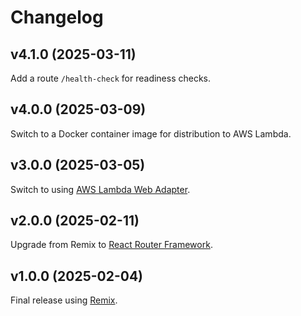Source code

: # Changelog

## v4.1.0 (2025-03-11)

Add a route `/health-check` for readiness checks.

## v4.0.0 (2025-03-09)

Switch to a Docker container image for distribution to AWS Lambda.

## v3.0.0 (2025-03-05)

Switch to using [AWS Lambda Web Adapter](https://github.com/awslabs/aws-lambda-web-adapter/).

## v2.0.0 (2025-02-11)

Upgrade from Remix to [React Router Framework](https://reactrouter.com/home).

## v1.0.0 (2025-02-04)

Final release using [Remix](https://remix.run/).
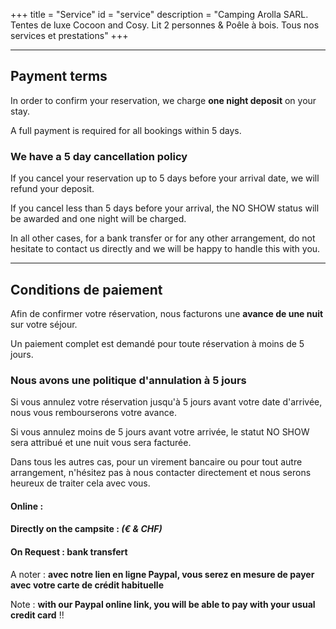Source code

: +++
title = "Service"
id = "service"
description = "Camping Arolla SARL. Tentes de luxe Cocoon and Cosy. Lit 2 personnes & Poêle à bois. Tous nos services et prestations"
+++

<hr>

## Payment terms

In order to confirm your reservation, we charge **one night deposit** on your stay.

A full payment is required for all bookings within 5 days.

### We have a 5 day cancellation policy

If you cancel your reservation up to 5 days before your arrival date, we will refund your deposit.

If you cancel less than 5 days before your arrival, the NO SHOW status will be awarded and one night will be charged.

In all other cases, for a bank transfer or for any other arrangement, do not hesitate to contact us directly and we will be happy to handle this with you.

<hr>

## Conditions de paiement

Afin de confirmer votre réservation, nous facturons une **avance de une nuit** sur votre séjour.

Un paiement complet est demandé pour toute réservation à moins de 5 jours.

### Nous avons une politique d'annulation à 5 jours

Si vous annulez votre réservation jusqu'à 5 jours avant votre date d'arrivée, nous vous rembourserons votre avance.

Si vous annulez moins  de 5 jours avant votre arrivée, le statut NO SHOW sera attribué et une nuit vous sera facturée.

Dans tous les autres cas, pour un virement bancaire ou pour tout autre arrangement, n'hésitez pas à nous contacter directement et nous serons heureux de traiter cela avec vous.

#### Online : <i class="fa fa-cc-visa"></i> <i class="fa fa-cc-mastercard"></i> <i class="fa  fa-credit-card"></i> <i class="fa fa-paypal"></i>

#### Directly on the campsite : <i class="fa fa-cc-visa"></i> <i class="fa fa-cc-mastercard"></i> <i class="fa  fa-credit-card"></i> <i class="fa fa-paypal"></i> <i class="fa fa-money" alt="CHF & EUR"> (€ & CHF) </i>

#### On Request : <i class="fa fa-bank"></i> bank transfert

A noter : **avec notre lien en ligne Paypal, vous serez en mesure de payer avec votre carte de crédit habituelle**

Note : **with our Paypal online link, you will be able to pay with your usual credit card** !!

§ EXERCISE REQUIREMENTS
Write out only the lines that run from the line containing "## Payment terms" through the line containing "### Nous avons", both included, exactly as they appear above.

§ RESULT
## Payment terms

In order to confirm your reservation, we charge **one night deposit** on your stay.

A full payment is required for all bookings within 5 days.

### We have a 5 day cancellation policy

If you cancel your reservation up to 5 days before your arrival date, we will refund your deposit.

If you cancel less than 5 days before your arrival, the NO SHOW status will be awarded and one night will be charged.

In all other cases, for a bank transfer or for any other arrangement, do not hesitate to contact us directly and we will be happy to handle this with you.

<hr>

## Conditions de paiement

Afin de confirmer votre réservation, nous facturons une **avance de une nuit** sur votre séjour.

Un paiement complet est demandé pour toute réservation à moins de 5 jours.

### Nous avons une politique d'annulation à 5 jours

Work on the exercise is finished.